What will be the output of the following code?
#include <iostream>

int main() {
int arr[3][3] = {{1, 2, 3}, {4, 5, 6}, {7, 8, 9}};
std::cout << arr[2][1] * arr[0][2];
return 0;
}

Detailed Solution for Test: 2D Arrays - Question 14

The code initializes a 2D array 'arr' with values. The expression 'arr[2][1] * arr[0][2]' multiplies the value at row 2, column 1 (which is 8) with the value at row 0, column 2 (which is 3). The result is 24, and the output will be 24.
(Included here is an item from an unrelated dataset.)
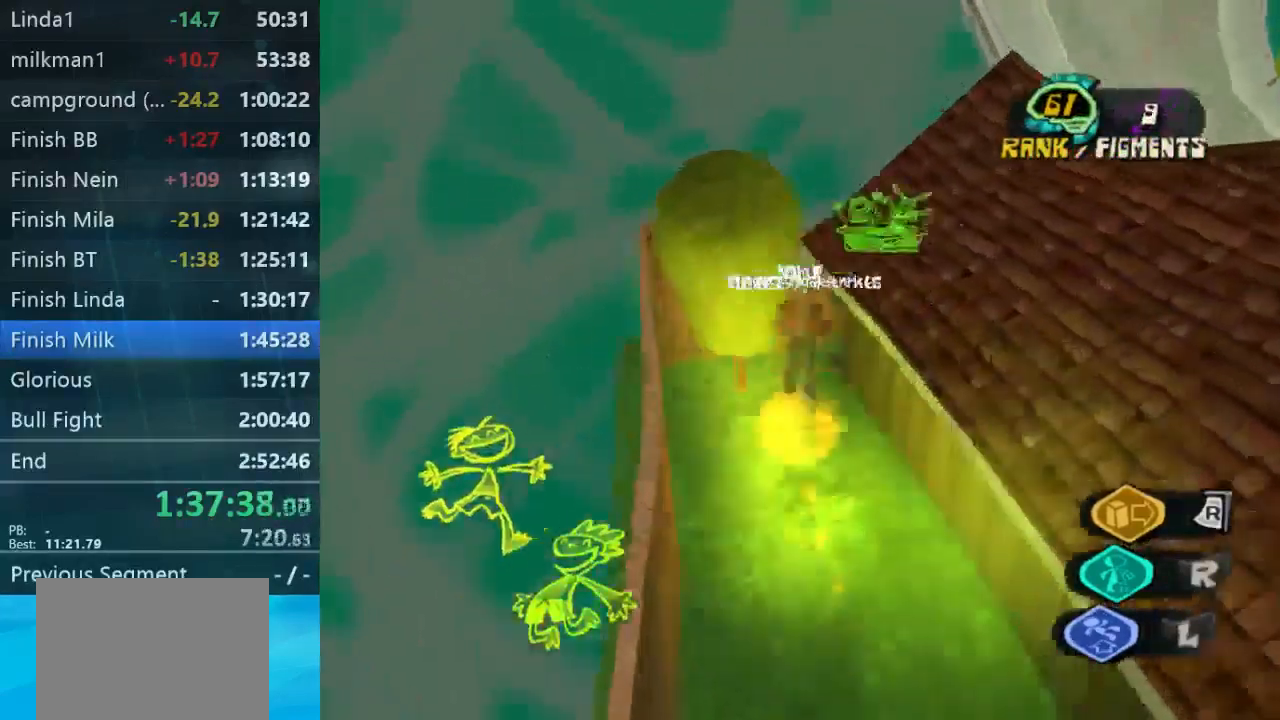
{"dt_ms": 500, "buttons": [], "left_stick": "right", "right_stick": "down-right", "button_events": []}
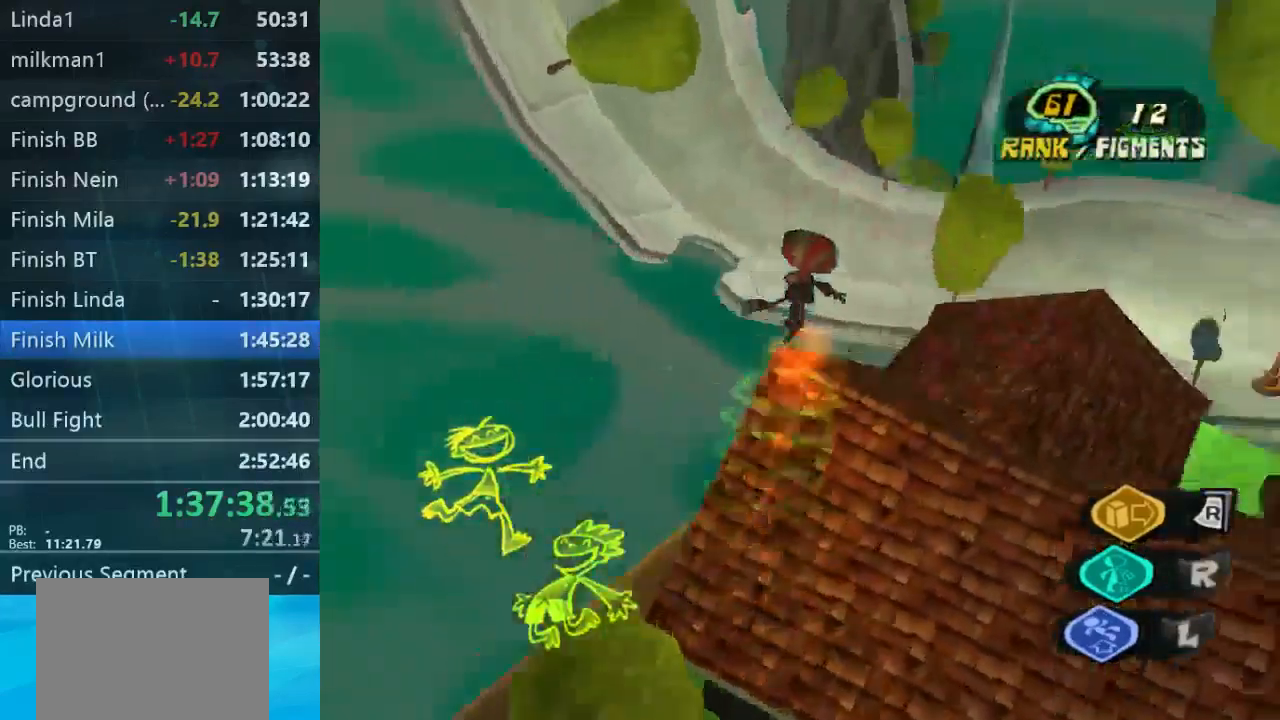
{"dt_ms": 533, "buttons": [], "left_stick": "up-right", "right_stick": "down-right", "button_events": []}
Test: 2D Arrays - Question 15

What will be the output of the following code?
#include <iostream>

int main() {
int arr[3][3] = {{1, 2, 3}, {4, 5, 6}, {7, 8, 9}};
std::cout << arr[2][0] / arr[1][1];
return 0;
}

Detailed Solution for Test: 2D Arrays - Question 15

The code initializes a 2D array 'arr' with values. The expression 'arr[2][0] / arr[1][1]' divides the value at row 2, column 0 (which is 7) by the value at row 1, column 1 (which is 5). The result is 1, and the output will be 1.
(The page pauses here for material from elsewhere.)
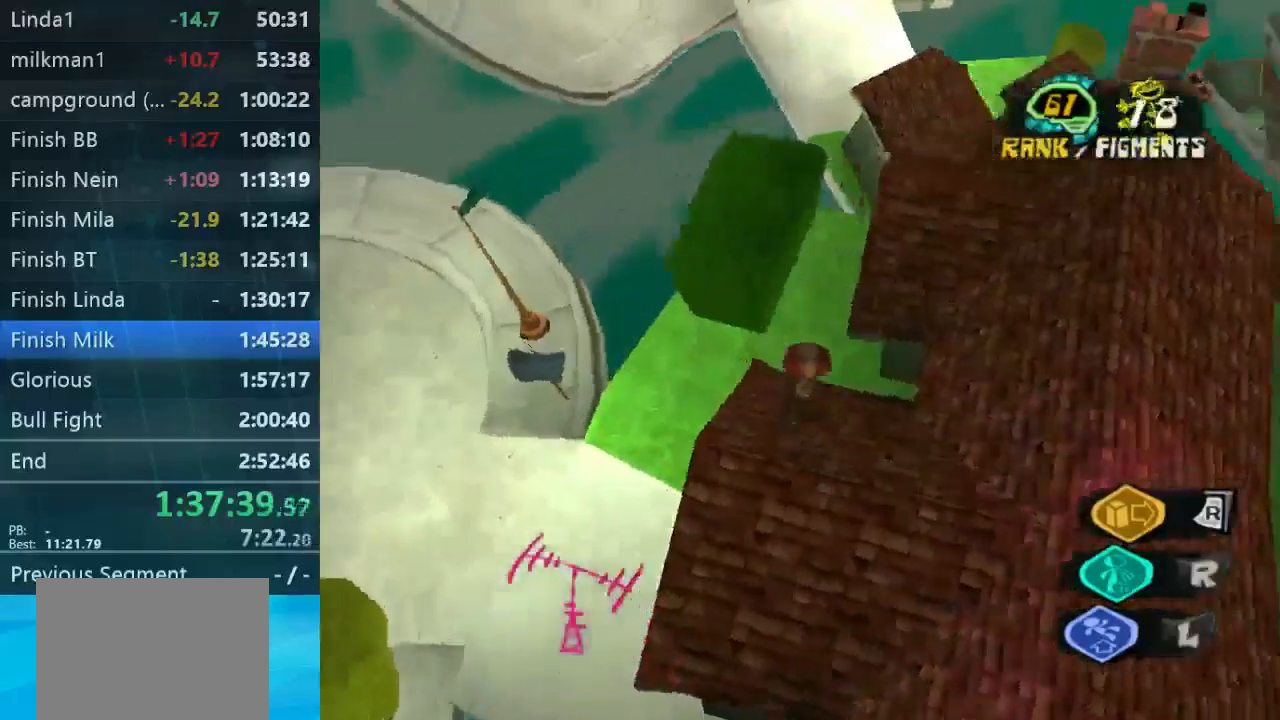
{"dt_ms": 500, "buttons": [], "left_stick": "down-right", "right_stick": "down-right", "button_events": []}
Test: 2D Arrays - Question 16

Given the following 2D array, what will be the output of the code?

#include <iostream>

int main() {
int arr[2][3] = {{1, 2, 3}, {4, 5, 6}};
std::cout << *(arr[1] + 2);
return 0;
}

Detailed Solution for Test: 2D Arrays - Question 16

The code initializes a 2D array 'arr' with values. The expression '*(arr[1] + 2)' accesses the element at index 2 in the second row (row index 1). This is equivalent to 'arr[1][2]', which is 6. The output will be 6.

Test: 2D Arrays - Question 17

Given the following 2D array, what will be the output of the code?
#include <iostream>

int main() {
int arr[3][2] = {{1, 2}, {3, 4}, {5, 6}};
std::cout << *(*(arr + 2) + 1);
return 0;
}

Detailed Solution for Test: 2D Arrays - Question 17

The code initializes a 2D array 'arr' with values. The expression '*(*(arr + 2) + 1)' accesses the element at row 2 (row index 2) and column 1 (column index 1). This is equivalent to 'arr[2][1]', which is 6. The output will be 6.

Test: 2D Arrays - Question 18

Given the following 2D array, what will be the output of the code?
#include <iostream>

int main() {
int arr[2][3] = {{1, 2, 3}, {4, 5, 6}};
std::cout << arr[1] - arr[0];
return 0;
}

Detailed Solution for Test: 2D Arrays - Question 18

The code subtracts 'arr[0]' (which is a pointer to the first row) from 'arr[1]' (which is a pointer to the second row). Subtracting two pointers of the same type is not allowed in C++, so it results in a compilation error.

Test: 2D Arrays - Question 19

Given the following 2D array, what will be the output of the code?

#include <iostream>

int main() {
int arr[2][3] = {{1, 2, 3}, {4, 5, 6}};
std::cout << sizeof(arr) / sizeof(arr[0]);
return 0;
}

Detailed Solution for Test: 2D Arrays - Question 19

The code uses the 'sizeof' operator to calculate the total size of the 2D array 'arr'. The expression 'sizeof(arr)' returns the total size of the array in bytes. By dividing it by the size of each row ('sizeof(arr[0])'), we get the number of rows. In this case, 'sizeof(arr) / sizeof(arr[0]') is equivalent to '6 / 4', which is 2. The output will be 2.

Test: 2D Arrays - Question 20

Given the following 2D array, what will be the output of the code?
#include <iostream>

int main() {
int arr[2][3] = {{1, 2, 3}, {4, 5, 6}};
std::cout << sizeof(arr[0]) / sizeof(int);
return 0;
}

Detailed Solution for Test: 2D Arrays - Question 20

The code uses the 'sizeof' operator to calculate the size of 'arr[0]', which represents the first row of the 2D array 'arr'. The expression 'sizeof(arr[0])' returns the size of the first row in bytes. By dividing it by the size of an 'int' (sizeof(int)), we get the number of elements in the row. In this case, 'sizeof(arr[0]) / sizeof(int)' is equivalent to '12 / 4', which is 3. The output will be 3.